Prove that $\int_X f_n \, d\mu \to \int_X f \, d\mu$

Question

Let $(X, \mathcal{A}, \mu)$ be a finite measure space. Let $\{f_n\}_{n=1}^\infty \subset L^2(\mu)$ be a sequence of functions such that $f_n \to f$ almost everywhere (a.e.) and $\|f_n\|_2 \leq M$ for all $n \in \mathbb{N}$. Prove that $\int_X f_n \, d\mu \to \int_X f \, d\mu.$

I always feel like I miss some small but important detail so I would be really grateful if anyone could verify and point any mistakes.

Firstly I note that $L^2$ is closed so the limit $f$ is also in $L^2$. The fact that $\mu(X) < \infty$ and that $f_n,f$ are in $L^2$ imply that $f_n,f$ are integrable. We can use Egorov's theorem to find $E$ such that $f_n\to f$ uniformly on E.$\int_X |f_n-f|d\mu = \int_E |f_n-f|d\mu + \int_{X\setminus E} 1\cdot |f_n-f|d\mu \le \epsilon \mu(E)+(\mu(X\setminus E))^{\frac{1}{2}}(\int_{X\setminus E}(f_n-f)^{2})^{\frac{1}{2}} \le\epsilon\mu(X)+\sqrt{\epsilon}2M$.

As $\mu(X)$ is finite this end the proof. Penultimate inequality is Cauchy-Schwarz.

Answer 1

Taking into account all that was said in comments:

• 1. $L^2$ isn't closed under a.e convergence, as $f_n(x)=\min(n,\frac{1}{\sqrt x})$ on $(0,1]$ with usual measure isn't going to converge to an $L^2$ function. Instead, to obtain the fact that $f\in L^2$, one can go through Fatou's lemma:

$$\int_X f^2d\mu = \int_X \liminf_{n\to \infty}((f_n)^2)d\mu \leq \liminf_{n\to \infty}\int_X (f_n)^2d\mu\leq M^2 < \infty.$$

Thus $f\in L^2$ and $\|f\|_2\leq M$.

• 2. Don't forget to mention that for any $\varepsilon > 0$, there exists $E$ (that depends on $\varepsilon$) such that $\mu(X\setminus E) \leq \varepsilon$ and $f_n\xrightarrow{uniformly} f$ on $E$. Let $N\in \mathbb N$ such that $\forall n\geq N$, $\sup_{x\in E}|f_n(x)-f(x)| \leq \varepsilon.$ Then applying Cauchy-Schwarz with the powers correctly written to $n\geq N$:

$$\begin{align}\int_X |f_n-f|d\mu &= \int_E |f_n-f|d\mu + \int_{X\setminus E} |f_n-f|d\mu \\&\le \varepsilon \mu(E)+\int_{X\setminus E} 1\cdot |f_n|d\mu+\int_{X\setminus E} 1\cdot |f|d\mu\\&\le \varepsilon \mu(E)+(\mu(X\setminus E))^{\frac{1}{2}}\left[\left(\int_{X\setminus E}(f_n)^{2}d\mu\right)^{\frac{1}{2}}+\left(\int_{X\setminus E}f^{2}d\mu\right)^{\frac{1}{2}}\right] \\&\le\varepsilon\mu(X)+2M\sqrt{\varepsilon}.\end{align}$$ The rest will be trivial.

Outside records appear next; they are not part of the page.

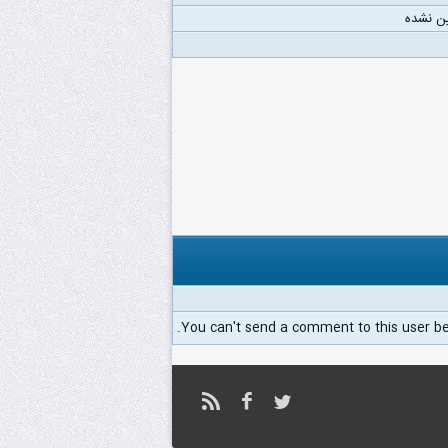
ن نشده
You can't send a comment to this user b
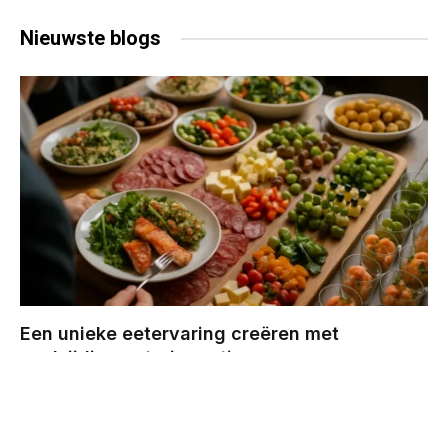
Nieuwste
blogs
Een unieke eetervaring creëren met
veelzijdige cateringopties
BY
CHRIS
DECEMBER 29, 2025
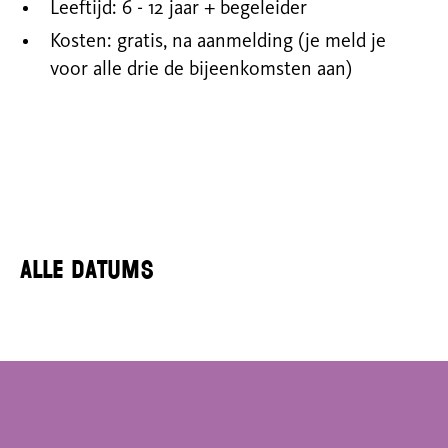
Leeftijd: 6 - 12 jaar + begeleider
Kosten: gratis, na aanmelding (je meld je
voor alle drie de bijeenkomsten aan)
Alle datums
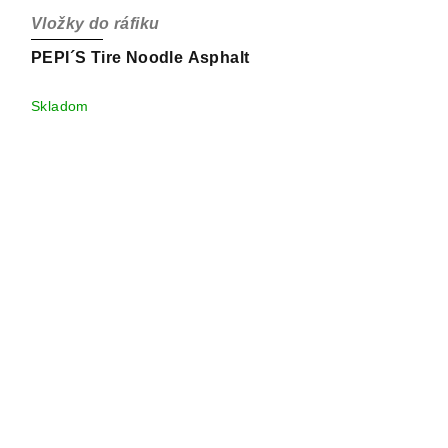
Vložky do ráfiku
PEPI´S Tire Noodle Asphalt
Skladom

Edit: your way is also fine if you write that $$\left(\int_{X\setminus E}(f_n-f)^{2}d\mu\right)^{\frac{1}{2}} \leq \|f_n-f\|_2 \leq \|f\|_2 + \|f_n\|_2\leq 2M$$ by triangular inequality of the $2$-norm.

Answer 2

This can be obtain by Vitali's convergence theorem (see here for a recent posting) . Notice that for any $n\in\mathbb{N}$ $$\|f_n\|_1\leq\|f_n\|_2\sqrt{\mu(X))}\leq M\sqrt{\mu(X))}$$ Hence $\sup_n\|f_n\|_1<\infty$. Also, for any $\varepsilon>0$ let $\delta=\varepsilon^2/M^2$ so that whenever $\mu(A)<\delta$, $$\int_A|f_n|\,\mu\leq\|f_n\|_2\sqrt{\mu(A)}< \varepsilon$$ To recap, we have that

1. $f_n\rightarrow f$ $\mu$-a.s.
2. $(f_n:n\in\mathbb{N})$ is uniformly integrable.

Then $f_n$ converges to $f$ in $L_1$, i.e. $\|f_n-f\|_1\xrightarrow{n\rightarrow\infty}0$. In particular, $\int_Xf_n\xrightarrow{n\rightarrow\infty}\int_Xf$.